Rate Limiting a Malicious User in Express.js
Here's an interesting problem! Someone started attempting to submit many donations through an online form we run for one of our customers. Sounds like a pretty ok problem to have, right? Sure, when I explain it naïvely enough. Let's look closer.
To limit our PCI DSS exposure, we use a credit card processing service that tokenizes the card details and handles communicating with payment gateways for us. The short version is that while you do enter your credit card details on our web app, they never hit our servers or end up in our logs and instead we get a token that we can use to initiate a payment.
We noticed a user submitting our donation form's final action, where we accept the credit card token along with the gift details, repeatedly. Not just repeatedly, but rapidly. So fast that they were obviously automating the requests and not simply clicking "submit payment" over and over. With the same token; which would not be representative of genuine transactions. A genuine user would tokenize once and submit that token once, and we should in theory never see that token used again.
You might be thinking, "This seems odd, but they're trying to give you money. What's so bad about that? 🤔"
At least, that was my first reaction. But I've already spilled the beans; we think this was a malicious action.

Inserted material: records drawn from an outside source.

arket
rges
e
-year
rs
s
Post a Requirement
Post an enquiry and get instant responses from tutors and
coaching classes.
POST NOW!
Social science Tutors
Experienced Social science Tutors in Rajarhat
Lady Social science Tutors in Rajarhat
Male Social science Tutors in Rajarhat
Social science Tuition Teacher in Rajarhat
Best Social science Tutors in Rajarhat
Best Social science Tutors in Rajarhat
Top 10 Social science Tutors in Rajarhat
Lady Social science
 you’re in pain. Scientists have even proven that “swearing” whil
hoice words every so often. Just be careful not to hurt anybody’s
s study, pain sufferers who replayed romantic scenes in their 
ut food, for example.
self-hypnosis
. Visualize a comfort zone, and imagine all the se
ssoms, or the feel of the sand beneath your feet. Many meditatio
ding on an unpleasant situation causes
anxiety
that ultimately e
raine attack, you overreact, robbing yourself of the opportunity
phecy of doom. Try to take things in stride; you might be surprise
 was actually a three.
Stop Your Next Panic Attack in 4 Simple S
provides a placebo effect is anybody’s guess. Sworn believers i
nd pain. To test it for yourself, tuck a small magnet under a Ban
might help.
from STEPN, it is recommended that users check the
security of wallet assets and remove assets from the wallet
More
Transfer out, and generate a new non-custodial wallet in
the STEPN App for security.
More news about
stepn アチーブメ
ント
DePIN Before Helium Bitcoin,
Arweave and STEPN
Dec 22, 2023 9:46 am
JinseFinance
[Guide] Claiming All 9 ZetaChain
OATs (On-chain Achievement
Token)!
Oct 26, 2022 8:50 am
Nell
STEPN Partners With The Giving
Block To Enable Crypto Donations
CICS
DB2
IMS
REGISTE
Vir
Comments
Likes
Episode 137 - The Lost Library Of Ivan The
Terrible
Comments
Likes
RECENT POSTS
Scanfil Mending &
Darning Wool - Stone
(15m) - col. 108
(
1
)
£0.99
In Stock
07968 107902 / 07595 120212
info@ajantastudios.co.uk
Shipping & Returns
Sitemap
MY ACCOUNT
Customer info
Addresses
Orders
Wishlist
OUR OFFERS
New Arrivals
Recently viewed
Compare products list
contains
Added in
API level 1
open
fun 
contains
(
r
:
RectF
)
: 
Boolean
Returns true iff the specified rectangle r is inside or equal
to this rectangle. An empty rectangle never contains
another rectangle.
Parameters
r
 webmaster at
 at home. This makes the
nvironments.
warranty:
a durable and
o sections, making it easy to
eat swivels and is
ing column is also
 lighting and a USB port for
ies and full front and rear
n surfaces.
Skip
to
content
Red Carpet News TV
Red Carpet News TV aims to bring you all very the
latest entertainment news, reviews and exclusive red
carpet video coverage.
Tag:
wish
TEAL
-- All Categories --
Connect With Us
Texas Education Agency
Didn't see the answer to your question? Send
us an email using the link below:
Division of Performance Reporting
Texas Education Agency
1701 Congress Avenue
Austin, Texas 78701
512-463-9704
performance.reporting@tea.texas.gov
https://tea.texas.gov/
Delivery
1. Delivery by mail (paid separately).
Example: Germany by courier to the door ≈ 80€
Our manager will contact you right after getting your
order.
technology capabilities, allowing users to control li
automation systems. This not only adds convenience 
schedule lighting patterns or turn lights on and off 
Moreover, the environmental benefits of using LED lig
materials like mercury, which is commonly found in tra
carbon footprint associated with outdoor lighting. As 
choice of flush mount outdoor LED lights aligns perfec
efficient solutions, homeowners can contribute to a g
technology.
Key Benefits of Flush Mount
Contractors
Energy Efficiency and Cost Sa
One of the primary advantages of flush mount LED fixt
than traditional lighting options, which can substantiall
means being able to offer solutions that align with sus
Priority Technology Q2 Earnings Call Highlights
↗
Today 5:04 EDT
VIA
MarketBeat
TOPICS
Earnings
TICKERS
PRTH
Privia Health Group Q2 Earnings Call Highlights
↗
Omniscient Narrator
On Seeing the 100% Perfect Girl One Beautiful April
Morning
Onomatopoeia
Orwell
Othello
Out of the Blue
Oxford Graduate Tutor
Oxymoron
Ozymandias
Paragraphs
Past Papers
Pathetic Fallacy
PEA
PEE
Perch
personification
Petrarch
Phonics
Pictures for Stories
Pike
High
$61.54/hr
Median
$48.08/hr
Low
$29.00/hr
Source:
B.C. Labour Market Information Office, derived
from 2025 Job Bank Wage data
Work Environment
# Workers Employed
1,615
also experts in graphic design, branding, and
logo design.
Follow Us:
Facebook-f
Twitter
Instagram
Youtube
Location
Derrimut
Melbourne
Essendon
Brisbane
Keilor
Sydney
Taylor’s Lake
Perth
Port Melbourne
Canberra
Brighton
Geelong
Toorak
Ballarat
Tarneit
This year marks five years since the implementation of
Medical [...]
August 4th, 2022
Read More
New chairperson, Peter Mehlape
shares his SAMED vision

There's no way to be sure, but here's what we think is going on. This person has aquired a list of stolen credit card numbers, and wants to find out if any of them still work. If they can attempt to make a $5 gift with each one, and a few of the cards work, then they've identified the useful numbers from the list and they can then put those cards to use to make bigger purchases elsewhere without having set off any alarms at the company that would be fulfilling that larger purchase. Better to tip off the recipient of a dozen $5 transactions than a dozen $800 transactions.
That's our theory, anyway.
How did we notice this? Well, we take a belt and suspenders approach to monitoring and reporting anomalous behavior. Of course the requests were all logged, but nobody could possibly keep up with the logs and also make forward progress on development goals. The logs are more for postmortem analysis. In addition to HTTP logs, though, we log all exceptions including failed payments, and in certain mission critical areas (like the one where people give you money out of the goodness of their hearts), every failure is worth looking at to at least confirm it was user error (credit limit reached, incorrect card number, etc). When something unexpected happens, we set off alarms. Literally. In addition to pushing notifications into Slack, we also alert our on-call developer.
We use OpsGenie (#notsponsored) to manage our on-call rotation, alert the on-call developer, and escalate if that developer doesn't deal with the issue in a timely manner. One of the must-have features was a way to wake the on-call person up, no matter what. OpsGenie has an app that, when given correct permissions, can "poke through" your phone's Do Not Disturb mode, set the volume to max, and play an alarm sound of your choosing. I'm currently using sad trombone.
One Sunday evening we started getting a bunch of alarms. A slow but annoying trickle at first. Then right around midnight, our bad actor decided to open the flood gates. I have never heard so much sad trombone in my life. They triggered a continuous alarm that simply could not be ignored, even if no real harm was coming to our app or data.
With no other choice, I decided to shut down the online giving form for the customer under attack. (Mark this down as another reason to split your monolith up into microservices! Making that happen in a monolith would have required making some code modifications at midnight, groggy from interrupted sleep, with sad trombone constantly playing in my ears. Not ideal.)
After getting a few more hours of sleep, I gathered the team and we put our heads together on the right solution to get this particular brand of jerk-store to buzz off. We discussed adding rate limiting at the WAF layer, but ultimately decided it was the wrong tool for the job. The rate limiting controls there start with defaults like 1,000 requests per 5 minute window, which might be fine if you're dealing with general rate limiting, but aren't well suited for a targeted attack on one URI. Even if we set it to a relatively low value like 100 requests per 5 minutes, that's still allowing another request every 3 seconds or so, indefinitely.
That would not be much of an improvement over continuous sad trombone.
Fortunately, this microservice is built on Express.js, which means it has a huge community of free and open source plugins waiting to be taken advantage of. We eventually settled on Express-Brute, which allowed us to apply a rate limit specifically to the one route in question, and configure it exactly how we wanted.
We went with a fibonacci-sequence-based cooldown after a couple of "free" retries. Leaving some wiggle room for genuine donors to make mistakes seemed like the right approach. Our fibonacci cooldown starts at a couple of minutes, and very quickly spirals out to a full hour cooldown, with something like a 5-8 hour memory. The theoretical maximum number of requests our bad actor could make in 24 hours is now far fewer than even just the number of attempts they made between 12:00 and 12:01 on that Monday morning.
I was able to add all of that with only 19 new lines of code to import, setup, and use the plugin. The plugin itself is very small, and its dependencies are pretty dang limited considering how significantly it just saved our bacon!
The service has been back online for quite some time now and we've seen the malicious actor make a couple more attempts, but the change seems to have done its job and sent them off to find another credit card form to abuse.
I never imagined I'd write code to reduce the frequency of someone giving us money, but here we are.